1. Field of the Invention
The present invention relates to a solar cell, and more particularly, to a dye-sensitized solar cell having an electrode formed of a new material, so that the dye-sensitized solar cell has improved flexibility, processability, and efficiency.
The present invention is derived from a research project supported by the Information Technology (IT) Research & Development (R&D) program of the Ministry of Information and Communication (MIC) [2009-S-006-02, Component Module for Ubiquitous Terminal].
2. Description of the Related Art
A dye-sensitized solar cell is a new type of a low-cost solar cell that was developed in Switzerland in 1991 by a research team lead by Michael Gratzel of the Ecole Polytechnique Federale de Lausanne (EPFL). A dye-sensitized solar cell is based on a photoelectrochemical system including photosensitive dye molecules which can generate electrons by absorbing visible light, and a transition metal semiconductor oxide and an electrolyte which transfer the generated electrons to an electrode.
FIG. 1 is a schematic view of a dye-sensitized solar cell for explaining the operational principle of the dye-sensitized solar cell. Referring to FIG. 1, sunlight is incident through an anode 10 on dye molecules 22 which are present on a surface of titanium oxide (TiO2) 21, which is a transition metal semiconductor oxide. Because the dye molecules 22 are very small, TiO2 is used as a scaffold to retain a number of dye molecules in a 3-D medium with respect to a surface area of a given electric cell. A photon that reached the dye molecule 22 with sufficient energy to be absorbed excites the dye molecule 22 to an excited state, and thus the dye molecule 22 emits an electron (e−). The electron (e−) emitted from the dye molecule 22 is immediately injected into a conduction band of TiO2 21 and is moved to the anode 10 by a chemical diffusion gradient. Meanwhile, the dye molecule 22, which has lost one electron, oxidizes iodine ion (I−) in an electrolyte 23 into a 3-iodine ion (I3−), thereby obtaining an electron. The 3-iodine ion (I3−) is diffused mechanically to a counter electrode 30 and regains there an electron, i.e., a counter electron coming through an external circuit.
The dye-sensitized solar cell is manufactured using a low-cost material via a simple manufacturing process, compared to a conventional silicon solar cell. Also, since the efficiency of the dye-sensitized solar cell is not much less than that of the silicon solar cell, many research studies have been performed to further develop dye-sensitized solar cells.

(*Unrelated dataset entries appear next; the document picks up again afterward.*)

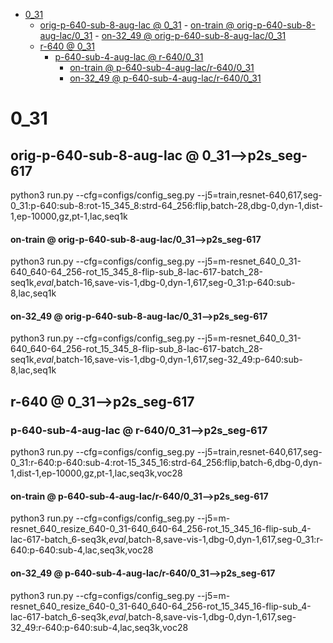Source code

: <!-- MarkdownTOC -->

- [0_31](#0_3_1_)
    - [orig-p-640-sub-8-aug-lac       @ 0_31](#orig_p_640_sub_8_aug_lac___0_31_)
            - [on-train       @ orig-p-640-sub-8-aug-lac/0_31](#on_train___orig_p_640_sub_8_aug_lac_0_3_1_)
            - [on-32_49       @ orig-p-640-sub-8-aug-lac/0_31](#on_32_49___orig_p_640_sub_8_aug_lac_0_3_1_)
    - [r-640       @ 0_31](#r_640___0_31_)
        - [p-640-sub-4-aug-lac       @ r-640/0_31](#p_640_sub_4_aug_lac___r_640_0_31_)
            - [on-train       @ p-640-sub-4-aug-lac/r-640/0_31](#on_train___p_640_sub_4_aug_lac_r_640_0_31_)
            - [on-32_49       @ p-640-sub-4-aug-lac/r-640/0_31](#on_32_49___p_640_sub_4_aug_lac_r_640_0_31_)

<!-- /MarkdownTOC -->
<a id="0_3_1_"></a>
# 0_31
<a id="orig_p_640_sub_8_aug_lac___0_31_"></a>
## orig-p-640-sub-8-aug-lac       @ 0_31-->p2s_seg-617
python3 run.py --cfg=configs/config_seg.py  --j5=train,resnet-640,617,seg-0_31:p-640:sub-8:rot-15_345_8:strd-64_256:flip,batch-28,dbg-0,dyn-1,dist-1,ep-10000,gz,pt-1,lac,seq1k
<a id="on_train___orig_p_640_sub_8_aug_lac_0_3_1_"></a>
#### on-train       @ orig-p-640-sub-8-aug-lac/0_31-->p2s_seg-617
python3 run.py --cfg=configs/config_seg.py  --j5=m-resnet_640_0_31-640_640-64_256-rot_15_345_8-flip-sub_8-lac-617-batch_28-seq1k,_eval_,batch-16,save-vis-1,dbg-0,dyn-1,617,seg-0_31:p-640:sub-8,lac,seq1k
<a id="on_32_49___orig_p_640_sub_8_aug_lac_0_3_1_"></a>
#### on-32_49       @ orig-p-640-sub-8-aug-lac/0_31-->p2s_seg-617
python3 run.py --cfg=configs/config_seg.py  --j5=m-resnet_640_0_31-640_640-64_256-rot_15_345_8-flip-sub_8-lac-617-batch_28-seq1k,_eval_,batch-16,save-vis-1,dbg-0,dyn-1,617,seg-32_49:p-640:sub-8,lac,seq1k


<a id="r_640___0_31_"></a>
## r-640       @ 0_31-->p2s_seg-617
<a id="p_640_sub_4_aug_lac___r_640_0_31_"></a>
### p-640-sub-4-aug-lac       @ r-640/0_31-->p2s_seg-617
python3 run.py --cfg=configs/config_seg.py  --j5=train,resnet-640,617,seg-0_31:r-640:p-640:sub-4:rot-15_345_16:strd-64_256:flip,batch-6,dbg-0,dyn-1,dist-1,ep-10000,gz,pt-1,lac,seq3k,voc28
<a id="on_train___p_640_sub_4_aug_lac_r_640_0_31_"></a>
#### on-train       @ p-640-sub-4-aug-lac/r-640/0_31-->p2s_seg-617
python3 run.py --cfg=configs/config_seg.py  --j5=m-resnet_640_resize_640-0_31-640_640-64_256-rot_15_345_16-flip-sub_4-lac-617-batch_6-seq3k,_eval_,batch-8,save-vis-1,dbg-0,dyn-1,617,seg-0_31:r-640:p-640:sub-4,lac,seq3k,voc28
<a id="on_32_49___p_640_sub_4_aug_lac_r_640_0_31_"></a>
#### on-32_49       @ p-640-sub-4-aug-lac/r-640/0_31-->p2s_seg-617
python3 run.py --cfg=configs/config_seg.py  --j5=m-resnet_640_resize_640-0_31-640_640-64_256-rot_15_345_16-flip-sub_4-lac-617-batch_6-seq3k,_eval_,batch-8,save-vis-1,dbg-0,dyn-1,617,seg-32_49:r-640:p-640:sub-4,lac,seq3k,voc28

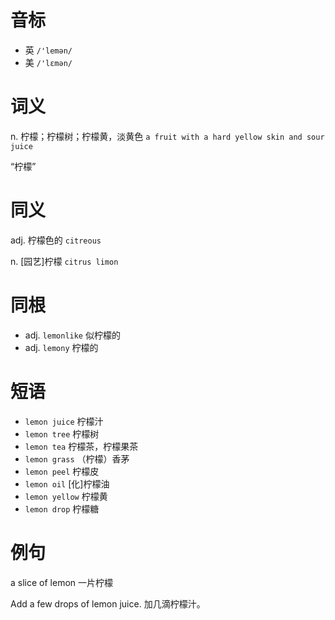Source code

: # 音标

- 英 `/'lemən/`
- 美 `/'lɛmən/`

# 词义

n. 柠檬；柠檬树；柠檬黄，淡黄色
`a fruit with a hard yellow skin and sour juice`



“柠檬”

# 同义

adj. 柠檬色的
`citreous`

n. [园艺]柠檬
`citrus limon`

# 同根

- adj. `lemonlike` 似柠檬的
- adj. `lemony` 柠檬的

# 短语

- `lemon juice` 柠檬汁
- `lemon tree` 柠檬树
- `lemon tea` 柠檬茶，柠檬果茶
- `lemon grass` （柠檬）香茅
- `lemon peel` 柠檬皮
- `lemon oil` [化]柠檬油
- `lemon yellow` 柠檬黄
- `lemon drop` 柠檬糖

# 例句

a slice of lemon
一片柠檬

Add a few drops of lemon juice.
加几滴柠檬汁。



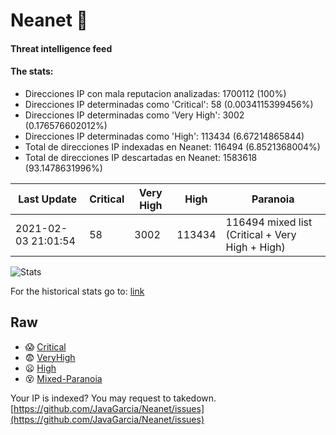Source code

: # Neanet :hocho:
#### Threat intelligence feed
#### The stats:

- Direcciones IP con mala reputacion analizadas: 1700112 (100%)
- Direcciones IP determinadas como 'Critical':  58 (0.0034115399456%)
- Direcciones IP determinadas como 'Very High':  3002 (0.176576602012%)
- Direcciones IP determinadas como 'High':  113434 (6.67214865844)
- Total de direcciones IP indexadas en Neanet:  116494 (6.8521368004%)
- Total de direcciones IP descartadas en Neanet:  1583618 (93.1478631996%)

| Last Update | Critical | Very High | High | Paranoia |
| --- | --- | --- | --- | --- |
| 2021-02-03 21:01:54 | 58 | 3002 | 113434 | 116494 mixed list (Critical + Very High + High)|

![Stats](https://docs.google.com/spreadsheets/d/e/2PACX-1vSnaNMIXVabIpDJjufMlzH7poXnshF3mgd8Is1g9ytUEzVsP5my4Trn8f-xkoLLQ38xpL3HtmUexLo6/pubchart?oid=501124687&format=image)

For the historical stats go to: [link](/stats.csv)
## Raw
- :scream: [Critical](https://raw.githubusercontent.com/JavaGarcia/Neanet/master/blacklists/neanet_critical.txt)
- :fearful: [VeryHigh](https://raw.githubusercontent.com/JavaGarcia/Neanet/master/blacklists/neanet_veryHigh.txtt)
- :frowning: [High](https://raw.githubusercontent.com/JavaGarcia/Neanet/master/blacklists/neanet_high.txt)
- :dizzy_face: [Mixed-Paranoia](https://raw.githubusercontent.com/JavaGarcia/Neanet/master/blacklists/neanet_all.txt)


Your IP is indexed? You may request to takedown. [https://github.com/JavaGarcia/Neanet/issues](https://github.com/JavaGarcia/Neanet/issues)



































































































































































































































































































































































































































































































































































































































































































































































































































































































































































































































































































































































































































































































































































































































































































































































































































































































































































































































































































































































































































































































































































































































































































































































































































































































































































































































































































































































































































































































































































































































































































































































































































































































































































































































































































































































































































































































































































































































































































































































































































































































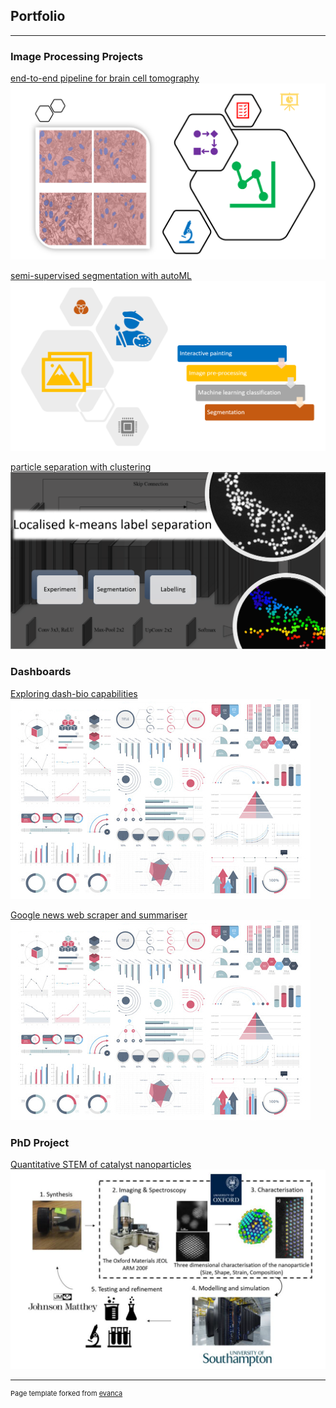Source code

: ## Portfolio

---
### Image Processing Projects
[end-to-end pipeline for brain cell tomography](/pages/end_to_end_pipeline_for_brain_cell_tomography/page)
<img src="/pages/end_to_end_pipeline_for_brain_cell_tomography/figure0.png?raw=true"/>

[semi-supervised segmentation with autoML](/pages/semi_supervised_segmentation_with_autoML/page)
<img src="/pages/semi_supervised_segmentation_with_autoML/cover_image.PNG?raw=true"/>

[particle separation with clustering](/pages/particle_separation_with_clustering/page)
<img src="/pages/particle_separation_with_clustering/cover_image.PNG?raw=true"/>


### Dashboards
[Exploring dash-bio capabilities](/sample_page)
<img src="images/dummy_thumbnail.jpg?raw=true"/>

[Google news web scraper and summariser](/sample_page)
<img src="images/dummy_thumbnail.jpg?raw=true"/>


### PhD Project
[Quantitative STEM of catalyst nanoparticles](/pdf/phd_project.pdf)
<img src="images/project_cycle.PNG?raw=true"/>

---
<p style="font-size:11px">Page template forked from <a href="https://github.com/evanca/quick-portfolio">evanca</a></p>
<!-- Remove above link if you don't want to attibute -->
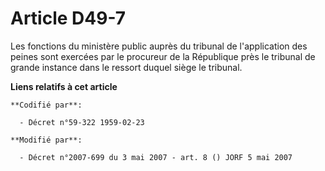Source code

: # Article D49-7

Les fonctions du ministère public auprès du tribunal de l'application des peines sont exercées par le procureur de la
République près le tribunal de grande instance dans le ressort duquel siège le tribunal.

**Liens relatifs à cet article**

	**Codifié par**:

	  - Décret n°59-322 1959-02-23

	**Modifié par**:

	  - Décret n°2007-699 du 3 mai 2007 - art. 8 () JORF 5 mai 2007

Meanwhile, as the application fields of solar cells have considerably expanded, flexible solar cells are in high demand. However, a conventional dye-sensitized solar cell includes an anode formed of a glass substrate, on a surface of which a conductive layer is formed, and when a nano-particle semiconductor oxide is attached/sintered thereon, the flexibility of glass is decreased, and thus, a bendable dye-sensitized solar cell cannot be realized. Thus, manufacturing and utilizing dye-sensitized solar cells have been difficult.
In order to address this problem, a thin metal substrate has been used as an electrode instead of the conductive glass substrate, as disclosed in Korean Patent Laid-Open Gazette No. 10-2005-0116869. However, according to this patent application, when the metal substrate is thin, the dye-sensitized solar cell is sufficiently flexible but the intensity thereof is decreased; and when the metal substrate is thick, the flexibility of the dye-sensitized solar cell is not great. Also, due to the low light transmittivity of a metal, an anode including a nano-particle semiconductor oxide should always be placed far away from a light source.